After several years of innovation with the iPod and Mac, Apple released the iPhone in 2007. The iPhone changed the way carriers and phone manufacturers related to each other in the United States. Before the iPhone, you could only purchase games from the carrier, but the App Store allowed developers to distribute their applications to the consumers in a safe, secure way. The iPhone paved the way for the iPad release in 2010. The iPad is, by far, the tablet leader around the world, and most analysts agree that will not change anytime soon. Steve shared at his appearance at D8 in 2010, that the iPad was designed first by Apple, but he felt the phone should come first. The market was not yet ready for a tablet. It was this extraordinary vision that made Steve successful.

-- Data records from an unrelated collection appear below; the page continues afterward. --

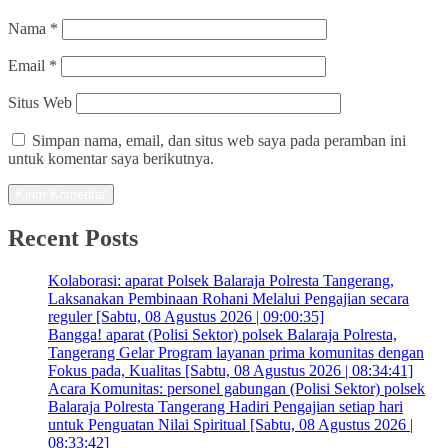
Nama
*
Email
*
Situs Web
Simpan nama, email, dan situs web saya pada peramban ini
untuk komentar saya berikutnya.
Recent Posts
Kolaborasi: aparat Polsek Balaraja Polresta Tangerang,
Laksanakan Pembinaan Rohani Melalui Pengajian secara
reguler [Sabtu, 08 Agustus 2026 | 09:00:35]
Bangga! aparat (Polisi Sektor) polsek Balaraja Polresta,
Tangerang Gelar Program layanan prima komunitas dengan
Fokus pada, Kualitas [Sabtu, 08 Agustus 2026 | 08:34:41]
Acara Komunitas: personel gabungan (Polisi Sektor) polsek
Balaraja Polresta Tangerang Hadiri Pengajian setiap hari
untuk Penguatan Nilai Spiritual [Sabtu, 08 Agustus 2026 |
08:33:42]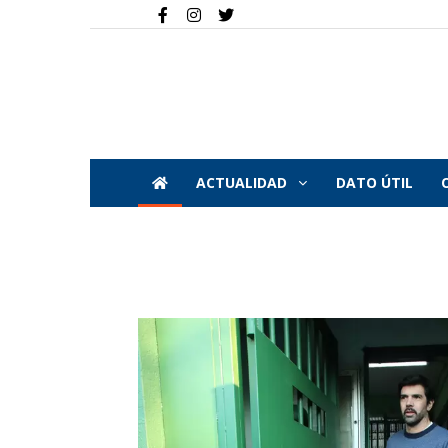
ACTUALIDAD
DATO ÚTIL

Steve’s last appearance on stage came in June 2011 and the introduction of iCloud. Although it has yet to be fully released (but it will be this Wednesday), legions of Apple fans and users are awaiting its arrival to simplify the way their devices communicate with one another.
Steve’s legacy should not be the Macintosh, iPod, iPhone, or even the iPad, because they will change along with technology. His legacy most likely will not be his ability to understand the market the public unlike any other. Instead, the legacy of Steve Jobs was his ability to rebound. He rebounded after being fired by Apple in the mid-1980s, he rebounded when he became CEO of the failing Apple, and he rebounding following his first battle with cancer in 2004. Nothing could keep Steve down. The media has assumed that Steve died of cancer, but that has yet to be confirmed. Many have suggested that he has been fighting this latest round of cancer for over two years, and if that is the case, even though it ultimately won, he put up one hell of a fight and refused to allow it to take him away from his work. Steve’s devotion to Apple and his success of taking a company months from bankruptcy and making it the largest technology company on the planet is what has earned him the honor of being Fortune’s CEO of the decade (2000-2010). His mind for business and technolog, as an innovator on the scale of Henry Ford and Thomas Edison (Steve holds over 300 patents) are his legacy.